A pesar del mal humor que me consume por dentro, no puedo evitar que se me escape una pequeña risita. Entonces, para calmar mi nerviosismo, el camarero morenazo cabrón me invita a una copa. La tensión sexual entre nosotros cada vez se hace más evidente. Mi corazón late a ritmos desorbitados, y nuestras bocas no tardan en entrelazarse. Suerte que su turno de trabajo termina en ese preciso instante y podemos dar rienda suelta a nuestra pasión en una de las habitaciones del piso de arriba.

Mi morenazo cabrón me pone contra la pared mientras noto su cálido aliento junto a mi oreja. Aparta un mechón de mi cabello y me susurra al oido:

-   Necesito tenerte desnuda junto a mi sexo ya mismo, pero he de confesarte que necesito que te dejes puestas las sandalias de tacón, porque es lo que más me excita de ti.

Cuando me dice aquello me siento muy rara, pero extrañamente poderosa. Se pone de rodillas ante mí y empieza a lamerme cada dedo del pie cuidadosamente, mientras con la otra mano acaricia mis sandalias de una manera demasiado excitante. Mis pezones empiezan a transparentarse escandalosamente bajo mi vestido, mientras su erección cada vez crece y crece más. Le ordeno que se tumbe boca abajo sobre la cama de la habitación y deslizo el tacón, recorriendo su cuerpo de arriba a abajo. Su respiración se hace cada vez más fuerte, estoy tan excitada que no puedo esperar más para colocarme encima suyo.
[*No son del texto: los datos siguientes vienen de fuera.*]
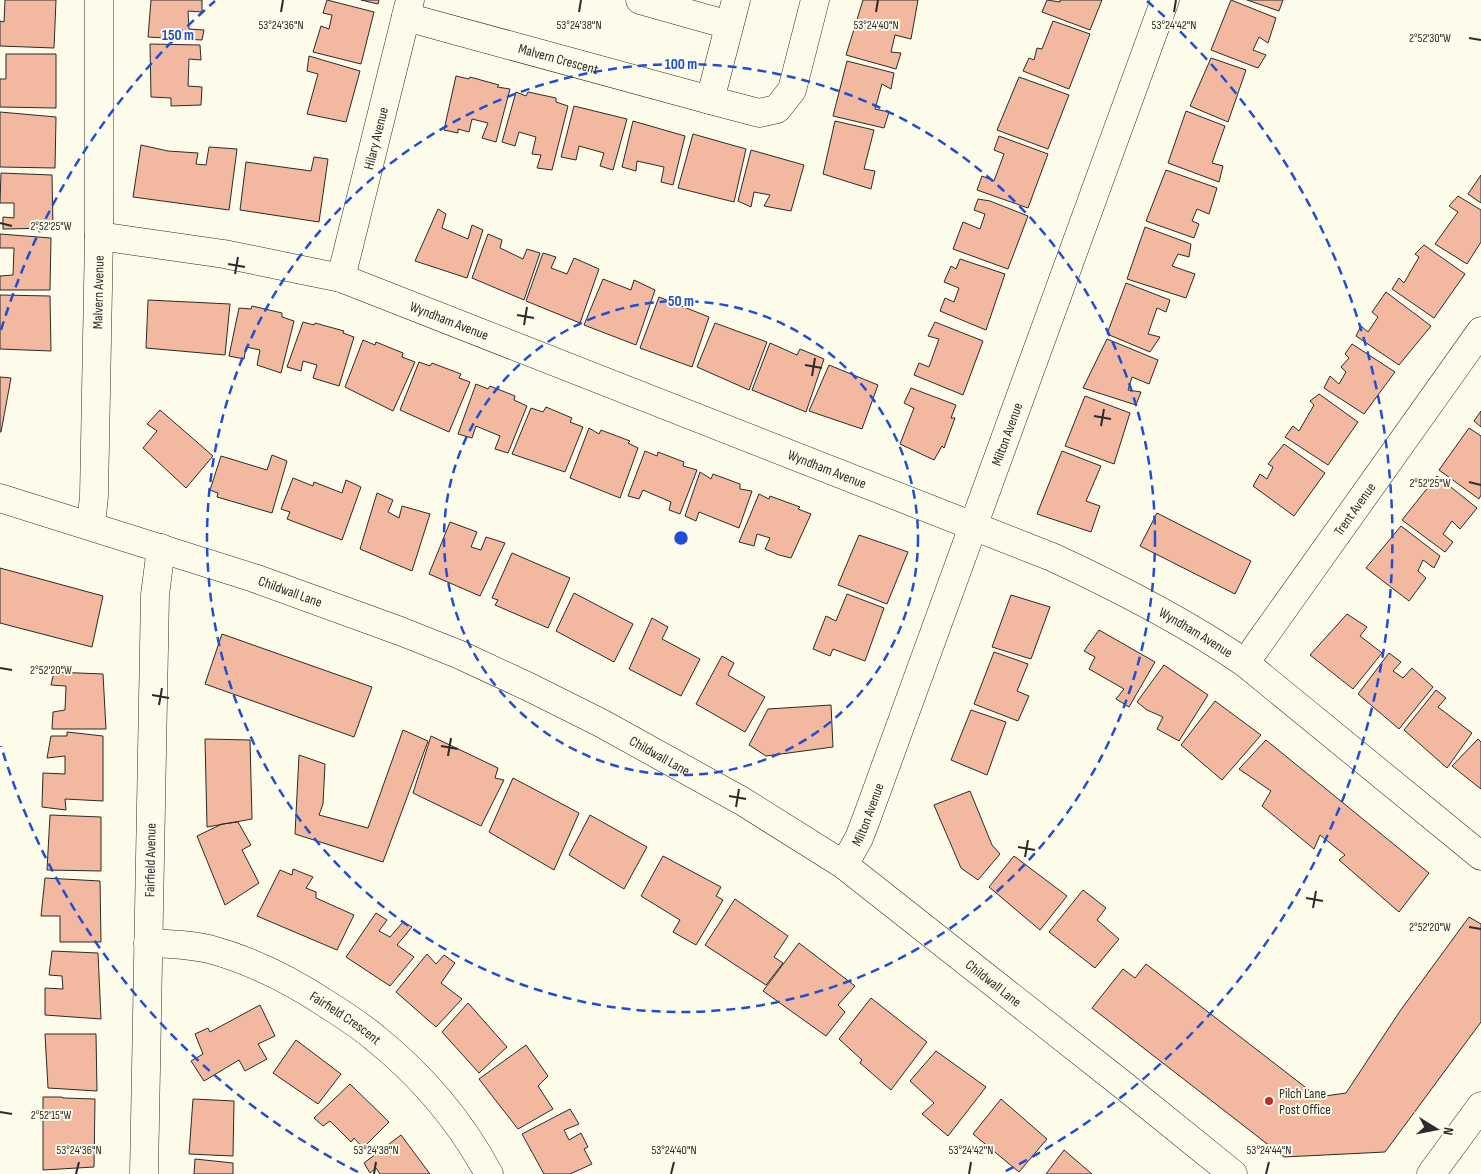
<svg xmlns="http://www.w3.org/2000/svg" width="1481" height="1174" font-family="'Sofia Sans Condensed',sans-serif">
	<rect width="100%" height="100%" fill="#fdfbea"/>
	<!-- building -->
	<path fill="#f2b8a0" stroke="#2b2b2b" d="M5 0H56L54 48 0 46V21L4 22Z
		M151 0H202V12L188 11 189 29 204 30 202 40 148 37Z
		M327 0 374 12 361 64 313 52 321 26 329 29 332 15 323 13Z
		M361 0H379L378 4Z
		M863 0H918L911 39 895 35 891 52 901 53 896 69 846 55Z
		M1047 0 1060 2V0H1102L1090 30 1042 12Z
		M1231 0 1276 18 1268 43 1259 37 1253 50 1266 55 1258 68 1211 50Z
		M1247 0H1283L1279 11Z
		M1053 21 1090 34 1069 89 1023 71 1029 58 1034 60 1037 48 1042 49Z
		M150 44 200 45 201 60 189 59 188 86 202 87 201 105 171 106V98L151 97Z
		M6 54H56V108L0 107V79H6Z
		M309 56 360 71 346 122 307 114 318 74 307 71Z
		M1211 58 1246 70 1228 122 1190 106Z
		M847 61 894 73 891 89 882 84 875 109 889 112 884 128 833 116Z
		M456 76 469 79 470 77 499 85 497 87 510 89 496 142 482 138 488 123 472 119 469 132 458 129V133L444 130Z
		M1019 77 1069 95 1048 149 997 130Z
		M516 92 526 96 528 92 556 98V102L568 106 552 170 537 168 541 155 532 154 536 137 519 132 515 146 502 142Z
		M574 106 627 119 613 170 600 166 604 153 579 146 576 160 561 157Z
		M1186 111 1225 126 1212 163 1223 166 1219 182 1168 163Z
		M0 112 56 117 55 168 0 167Z
		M633 121 685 136 673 185 661 182 664 167 637 161 636 171 622 167Z
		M835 121 874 130 864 169 875 171 871 189 823 174Z
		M693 134 746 149 734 202 678 188Z
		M999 136 1048 154 1028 208 977 190 982 176 994 181 1004 154 994 150Z
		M141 145 168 151 198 153 196 164 206 165 209 147 237 149 229 210 133 197Z
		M751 150 804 165 791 211 764 206 770 195 754 192 751 207 738 201Z
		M314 157 328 159 319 222 240 210 246 162 311 171Z
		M1166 170 1217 188 1209 214 1197 209 1192 221 1199 224 1194 238 1146 221Z
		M1 173 52 175 53 228 3 229V217L14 218V203H0Z
		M1481 175V203L1468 194Z
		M1458 196 1481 210V242L1467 264 1435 244 1458 212 1449 206Z
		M978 199 990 201 1028 216 1008 269 953 249 963 222 980 229 985 214 974 210Z
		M438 209 446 214 442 228 468 239 472 225 483 230 467 278 415 261Z
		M1145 227 1191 244 1189 257 1178 254 1172 266 1195 274 1186 298 1127 279Z
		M0 234 51 238 50 290H0V276L13 275 14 248H0Z
		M488 234 502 240 500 248 523 259 527 249 540 253 524 300 472 278Z
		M1424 245 1465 274 1434 318 1392 289 1399 278 1404 283 1419 257 1415 254Z
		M543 253 556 257 551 268 567 274 574 258 599 269 580 323 526 301Z
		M960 259 1005 274 986 330 940 311 945 298 954 302 959 288 944 282 951 266 956 269Z
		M603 279 631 290 634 280 655 290 636 345 584 325Z
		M1126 283 1170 300 1166 312 1157 308 1148 334 1160 337 1150 352 1107 334Z
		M1386 292 1431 326 1399 365 1356 336 1361 326 1368 332 1378 317 1372 312Z
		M0 295 50 296 51 351 0 349Z
		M659 297 709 317 692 367 640 348Z
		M148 300 230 304 225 355 146 348Z
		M252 306 282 313V317L294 321 281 373 257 365 260 350 246 347 244 359 229 356 239 308 251 309Z
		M303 322 314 325 315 323 344 331 343 333 354 337 339 386 313 378 317 365 303 361 301 371 287 367Z
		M935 322 983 341 963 395 914 375 919 363 929 367 939 339 928 336Z
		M715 323 767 342 749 390 697 367Z
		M1107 339 1158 360 1149 384 1132 377 1128 390 1141 392 1136 405 1083 388Z
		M363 340 375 345 376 342 403 353 402 357 415 362 393 411 345 387Z
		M770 343 797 355 800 349 824 359 806 412 752 390Z
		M1352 344 1395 372 1364 414 1324 388 1330 376 1339 384 1346 372 1341 367 1349 358 1345 354Z
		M419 362 430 366 432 363 461 374 459 378 470 382 449 432 400 410Z
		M829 365 878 385 862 429 809 411Z
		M0 377 11 378 1 432H0Z
		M476 384 488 389 490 386 515 396 514 400 527 406 508 453 495 449 500 436 476 426 472 438 458 434Z
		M911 388 956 405 951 418H955L944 448 942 446 934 460 900 444 914 408 904 403Z
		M1319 394 1358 422 1328 465 1285 437 1293 426 1299 431 1314 405 1310 401Z
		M1085 396 1130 413 1114 464 1065 446Z
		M546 407 572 418 570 422 583 427 565 472 512 454 531 408 543 412Z
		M160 410 213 456 186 488 143 448 157 431 147 424Z
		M1481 411V427L1474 421Z
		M589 428 599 434 601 430 630 441 628 443 638 448 620 498 570 478Z
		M1469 428 1481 436V495L1479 499 1439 470Z
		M1284 444 1325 473 1294 516 1253 486 1260 474 1267 479 1273 467 1268 464Z
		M645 451 657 456 658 452 684 462 683 466 697 470 680 514 669 510 671 502 643 490 639 499 628 496Z
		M1062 451 1101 466 1086 501 1100 506 1091 532 1037 514Z
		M272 455 287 461 272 513 217 497 218 493 210 490 221 456 267 470Z
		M700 472 711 479 713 474 740 484V489L752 491 739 528 699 512 696 521 685 516Z
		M1437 476 1477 508 1460 529 1452 521 1443 534 1453 542 1445 552 1402 520Z
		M293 478 313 486 314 482 342 493 346 480 361 487 342 540 287 519 290 512 281 509Z
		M377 493 393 500 388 512 399 518 402 506 430 514 412 571 360 549Z
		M759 494 769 499 770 496 800 507 798 509 811 514 791 558 779 555 765 549 770 538 757 534 754 546 739 542Z
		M1157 513 1251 561 1235 594 1140 546Z
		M450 522 477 532 471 547 481 550 486 537 505 543 480 596 429 574Z
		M1401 526 1440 556 1434 568 1423 560 1418 571 1426 578 1409 601 1366 568Z
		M859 535 908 552 887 604 838 585Z
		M512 553 570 578 548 628 495 605 498 600 492 598Z
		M0 568 103 596 92 647 0 623Z
		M574 593 633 624 614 662 556 631Z
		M847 594 884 608 865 661 833 649 830 656 813 649 826 616 836 621Z
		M1011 595 1050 607 1031 659 992 647Z
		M1347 614 1367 627 1360 636 1382 653 1353 689 1310 655Z
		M652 618 668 627 662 639 700 659 681 696 629 669Z
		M1099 630 1155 662 1129 707 1116 699 1124 689 1089 669 1095 657 1084 651Z
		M222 634 372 687 354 737 205 684Z
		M994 652 1028 664 1017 691 1029 696 1018 721 974 704Z
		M1389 653 1401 662 1393 671 1403 678 1412 668 1433 687 1399 729 1358 694Z
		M722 656 734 663 728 675 765 697 745 732 696 704Z
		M1164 665 1208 695 1179 741 1157 729 1163 717 1147 710 1137 702Z
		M54 672 103 674 106 729H52L53 712 65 710 66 686 51 685Z
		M1436 690 1446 698 1438 707 1472 733 1447 768 1404 730Z
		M1215 701 1261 735 1222 780 1181 745Z
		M831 705 833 747 766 756 749 745 768 709Z
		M971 710 1006 722 987 775 951 760Z
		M403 730 428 741 383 862 295 834 299 755 325 764 323 804 319 815 368 828Z
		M67 732 103 736V801L65 799 66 810 42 807 43 773 65 774V756L47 758 51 736H67Z
		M431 736 498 768 495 778 504 780 481 826 413 793Z
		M205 739 250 740 252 819 207 827Z
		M1478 739 1481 742V789L1452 766Z
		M1266 740 1429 873 1399 912 1339 860 1345 855 1320 835 1314 849 1262 806 1271 791 1239 769Z
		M513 778 579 813 554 870 489 832Z
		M970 791 992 845 1000 854 978 880 961 868 934 805Z
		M50 815 101 817V871L47 870Z
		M590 815 647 847 624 889 569 855Z
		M238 822 251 845 242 850 259 883 225 905 197 836 222 824Z
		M663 856 721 887 716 896 723 900 696 945 673 932 680 920 641 896Z
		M1014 856 1067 896 1040 930 989 887Z
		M293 869 313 877 306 888 316 892V898L354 915 337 950 257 916 280 870 292 875Z
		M45 878 100 881 101 942H60V916H41Z
		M1083 890 1106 908 1097 920 1119 939 1095 968 1049 932Z
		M735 899 788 936 774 957 783 963 766 985 705 945Z
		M376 913 387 920 379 931 390 937 403 922 412 927 397 945 414 957 390 986 346 957Z
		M1469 917 1481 924V1022L1385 1152 1284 1157 1092 1008 1123 969 1135 978 1146 964 1318 1097 1346 1093 1400 1011Z
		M799 943 855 986 838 1005 845 1012 826 1036 763 991Z
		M52 951 98 953 101 1019 45 1015V988L63 989 62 976 49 975Z
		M427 954 436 964 444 955 455 963 441 983 462 999 436 1027 396 992Z
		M871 998 927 1042 891 1090 860 1063 862 1060 839 1039Z
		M468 1003 507 1047 479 1073 442 1032Z
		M260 1005 275 1036 258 1044 267 1059 245 1071 239 1060 204 1081 191 1061 203 1054 195 1034 208 1028 210 1032Z
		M45 1034H96L97 1091 48 1088Z
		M296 1040 341 1074 318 1104 273 1073Z
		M526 1045 548 1076 538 1086 553 1109 518 1129 479 1079Z
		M936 1051 986 1087 948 1136 922 1114 934 1103 910 1081Z
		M350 1084 389 1122 363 1148 354 1138 351 1142 330 1121 323 1126 314 1118Z
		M43 1097H61L64 1098 95 1099 94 1167 43 1170Z
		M193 1099 234 1101 233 1156 189 1154Z
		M1001 1099 1047 1139 1019 1172 973 1134Z
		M570 1109 579 1124 564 1130 569 1140 581 1133 588 1147 584 1149 592 1164 570 1174H544L522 1134Z
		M401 1135 430 1174H380L376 1168 370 1173 364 1163Z
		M1064 1150 1092 1174H1046Z
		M195 1159 233 1163V1174H194Z"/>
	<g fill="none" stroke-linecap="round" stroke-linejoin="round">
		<!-- minor casing -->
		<g stroke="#2b2b2b" stroke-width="29">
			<g id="minor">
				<path d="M640 0 729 25"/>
				<path d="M736 0 710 100 759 113 777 109 792 90 815 0"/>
				<path id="s1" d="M406 17 710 100"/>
				<path id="s2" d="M99 236 224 254 341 278 1052 557C1119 588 1184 621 1245 663L1481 856"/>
				<path id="s3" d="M341 278 410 0"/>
				<path id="s4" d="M0 498 254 578 400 631 458 654 529 687 601 723 742 801 844 865 1123 1085 1233 1174"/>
				<path id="s5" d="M91 526 94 496 99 236V0"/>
				<path id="s6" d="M1245 663 1481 331"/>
				<path id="s7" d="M844 865 859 838 866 820 1165 0"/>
				<path id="s8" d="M148 943C169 944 189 944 209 949 250 960 290 980 325 1003 342 1014 360 1025 375 1038 421 1075 461 1122 489 1174"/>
				<path id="s9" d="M144 1174 155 595 161 548"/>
			</g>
		</g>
		<!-- tertiary casing -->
		<g stroke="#2b2b2b" stroke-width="29">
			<path id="tertiary" d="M1431 1174 1481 1106"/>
		</g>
		<!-- minor -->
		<use href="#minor" stroke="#fdfbea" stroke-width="28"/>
		<!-- tertiary -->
		<use href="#tertiary" stroke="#fdfbea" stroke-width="28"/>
	</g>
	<!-- ticks -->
	<path fill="none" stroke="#2b2b2b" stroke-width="2" d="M281 12 283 0M579 12 581 0M876 12 878 0M1174 12 1176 0M1469 38 1481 40M0 223 12 226M228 264 245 267M235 274 238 257M517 315 534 318M524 325 527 307M805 365 822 368M812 376 815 358M1094 416 1111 419M1101 426 1104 409M1469 482 1481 485M0 668 12 670M152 695 169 698M159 705 162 688M441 746 458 749M448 756 451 738M729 796 746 799M736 807 739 789M1018 847 1035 850M1025 857 1028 840M1306 898 1323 901M1313 908 1316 891M1469 927 1481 929M0 1112 12 1114M76 1174 79 1162M374 1174 376 1162M671 1174 674 1162M969 1174 971 1162M1266 1174 1269 1162"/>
	<!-- distance rings -->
	<g fill="none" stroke="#1d4ed8" stroke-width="2.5" stroke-dasharray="9 6">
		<circle cx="681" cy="538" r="237"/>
		<circle cx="681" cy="538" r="474"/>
		<path d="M358 1172A711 711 0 0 1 1 746M1 330A711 711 0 0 1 215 1M1147 1A711 711 0 0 1 1004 1172"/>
	</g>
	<!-- markers -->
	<circle fill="#c62828" stroke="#fdfbea" stroke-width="2" cx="1269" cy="1101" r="5"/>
	<g text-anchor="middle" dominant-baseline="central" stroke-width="4" stroke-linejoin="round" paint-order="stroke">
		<!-- street labels -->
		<g font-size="14" fill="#2b2b2b" stroke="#fdfbea">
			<text stroke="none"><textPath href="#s1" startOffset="158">Malvern Crescent</textPath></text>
			<text stroke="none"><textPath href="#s3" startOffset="144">Hilary Avenue</textPath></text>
			<text stroke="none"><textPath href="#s5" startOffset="234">Malvern Avenue</textPath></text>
			<text stroke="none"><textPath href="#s2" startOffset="362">Wyndham Avenue</textPath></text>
			<text stroke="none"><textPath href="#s7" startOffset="461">Milton Avenue</textPath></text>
			<text stroke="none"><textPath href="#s2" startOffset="768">Wyndham Avenue</textPath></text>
			<text stroke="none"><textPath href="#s6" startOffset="189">Trent Avenue</textPath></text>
			<text stroke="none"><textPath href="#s4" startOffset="305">Childwall Lane</textPath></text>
			<text stroke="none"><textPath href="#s2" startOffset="1172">Wyndham Avenue</textPath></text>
			<text stroke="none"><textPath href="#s4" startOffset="710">Childwall Lane</textPath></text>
			<text stroke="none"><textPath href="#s7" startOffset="56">Milton Avenue</textPath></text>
			<text stroke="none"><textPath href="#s9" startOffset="314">Fairfield Avenue</textPath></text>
			<text stroke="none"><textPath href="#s4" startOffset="1115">Childwall Lane</textPath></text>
			<text stroke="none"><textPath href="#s8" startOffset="215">Fairfield Crescent</textPath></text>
		</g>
		<!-- poi labels -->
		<g font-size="14" fill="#2b2b2b" stroke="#fdfbea" text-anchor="start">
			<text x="1279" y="1093">Pilch Lane<tspan x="1279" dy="16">Post Office</tspan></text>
		</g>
	</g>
	<g font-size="12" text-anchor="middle" fill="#2b2b2b" stroke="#fdfbea" stroke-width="4" stroke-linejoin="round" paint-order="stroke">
		<text x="281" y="29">53°24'36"N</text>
		<text x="579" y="29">53°24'38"N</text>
		<text x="876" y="29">53°24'40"N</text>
		<text x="1174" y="29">53°24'42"N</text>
		<text x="1430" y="42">2°52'30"W</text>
		<text x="51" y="230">2°52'25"W</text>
		<text x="1430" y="487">2°52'25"W</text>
		<text x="51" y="674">2°52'20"W</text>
		<text x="1430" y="931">2°52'20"W</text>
		<text x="51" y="1119">2°52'15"W</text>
		<text x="79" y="1154">53°24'36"N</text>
		<text x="376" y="1154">53°24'38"N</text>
		<text x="674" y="1154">53°24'40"N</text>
		<text x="971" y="1154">53°24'42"N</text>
		<text x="1269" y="1154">53°24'44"N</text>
	</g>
	<circle cx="681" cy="538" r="8" fill="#1d4ed8" stroke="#fdfbea" stroke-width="2.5"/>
	<g font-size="15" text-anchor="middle" font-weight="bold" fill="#1d4ed8" stroke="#fdfbea" stroke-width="4" stroke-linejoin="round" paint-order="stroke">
		<text x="178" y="40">150 m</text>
		<text x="681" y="69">100 m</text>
		<text x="681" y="306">50 m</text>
	</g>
	<!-- north arrow -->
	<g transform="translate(1436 1129) rotate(100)" stroke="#fdfbea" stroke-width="4" paint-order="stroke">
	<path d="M0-4L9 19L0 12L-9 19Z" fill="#2b2b2b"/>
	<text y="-8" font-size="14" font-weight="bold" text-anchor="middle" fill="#2b2b2b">N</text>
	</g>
</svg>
La penetración se hace aún más profunda cuando, sentada a horcajadas sobre él, agarra mis tacones para impulsarme aún más fuerte hacia él. ¡Uff, la sensación es tan placentera...! Le pido todo tipo de fantasías que no he experimentado antes, y mi explosión de placer no tarda en llegar, y se expande por todo mi cuerpo, aún con los tacones puestos.


En ese momento me doy cuenta de por qué ha fracasado mi matrimonio...definitivamente no soy apta para ser sumisa, yo soy la que manda. Por cierto, ¿ dónde se habrá metido mi hermana?